Using the same reasoning as above, three faces will be visible at first. Each subsequent move will reveal one more face (as the two faces which form the edge just moved along will be common to both vertices). So it will take nine moves to see all the faces of the planet. However again as above, it is impossible for the last of these moves to return Glarynost back home as she has already seen all of the faces surrounding her house, and so it must take more moves (in this case at least 2) to get back home. Such a path must therefore be longer than the first.
Moving edge-to-edge will always only reveal one more face each time, so will take a minimum of nine moves to see all the faces alone (plus moves to return home), and this in itself will make such a route composed of $b$ segments longer than our original one.
If we change our initial assumption that Glarynost's house is located at a vertex and instead assume it is located at the mid-point of an edge, we can follow a route composed of $c$ segments on which all faces will be visible and will return to the start point in twelve 'moves' (two faces visible at start, ten moves to see rest, two to return home).
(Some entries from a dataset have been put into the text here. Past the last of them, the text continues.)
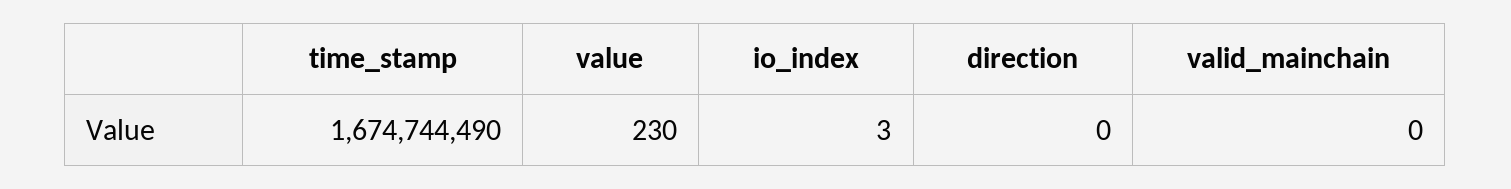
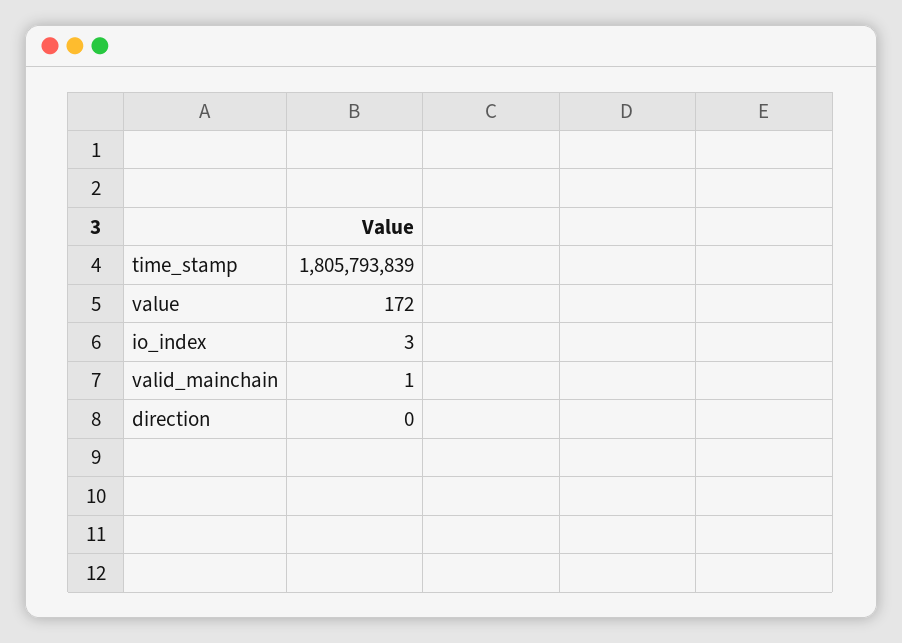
time_stamp: 1674744490 -> 1805793839
value: 230 -> 172
valid_mainchain: 0 -> 1

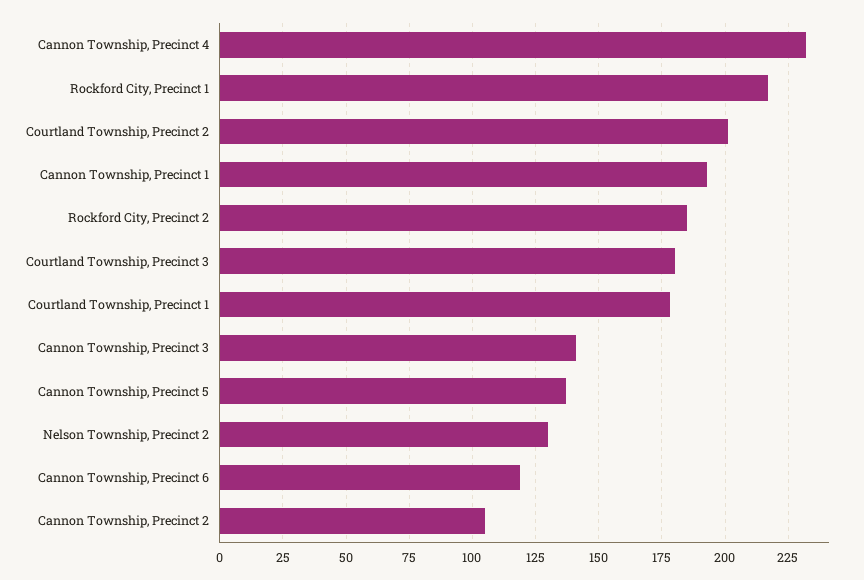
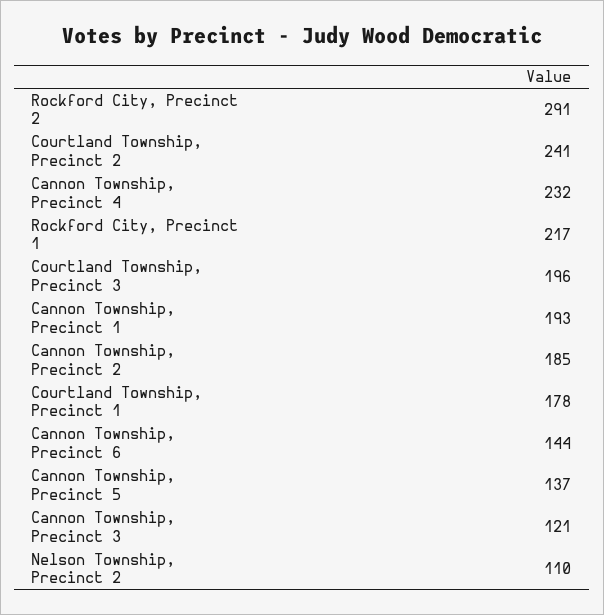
Courtland Township, Precinct 2: 200 -> 241
Rockford City, Precinct 2: 185 -> 291
Courtland Township, Precinct 3: 180 -> 196
Cannon Township, Precinct 3: 140 -> 121
Nelson Township, Precinct 2: 130 -> 110
Cannon Township, Precinct 6: 120 -> 144
Cannon Township, Precinct 2: 105 -> 185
As the $c$ path segments are exactly half the length of the $a$ segments our original path was composed of, this gives a route exactly the same length as our original one. This shows it is not unique (which we actually knew already) thought it still is the most efficient found!
For the path types which alternate between edge mid-points and vertices ($d$ and $e$) using the same technique as above we can see it will take a minimum of seven moves to complete the journey: three faces are visible originally, each further two moves making a maximum of three more faces visible (vertex to mid-point one more face then mid-point to vertex two more faces) therefore requiring at least six moves to see all twelve faces. It will then again take at least one more move to return to home giving a total of seven moves. This straight away excludes a path composed purely of $d$ segments as $7 \times 1.539 > 9.71$.
The other option, using $e$ segments is a little less obvious. However it can be shown that in this case it will take at least two moves to return home once all faces have been seen giving a minimum of eight moves in total. As $8 \times 1.249 > 9.71$ this potential path is also excluded.
This at least in part indicates that the original path length of 9.71 seems to be the most efficient. However it is not a rigorous proof - for instances cases where different path segment types are mixed have not been considered. Can you think of a better way to demonstrate which path is most efficient (and perhaps even a better path)?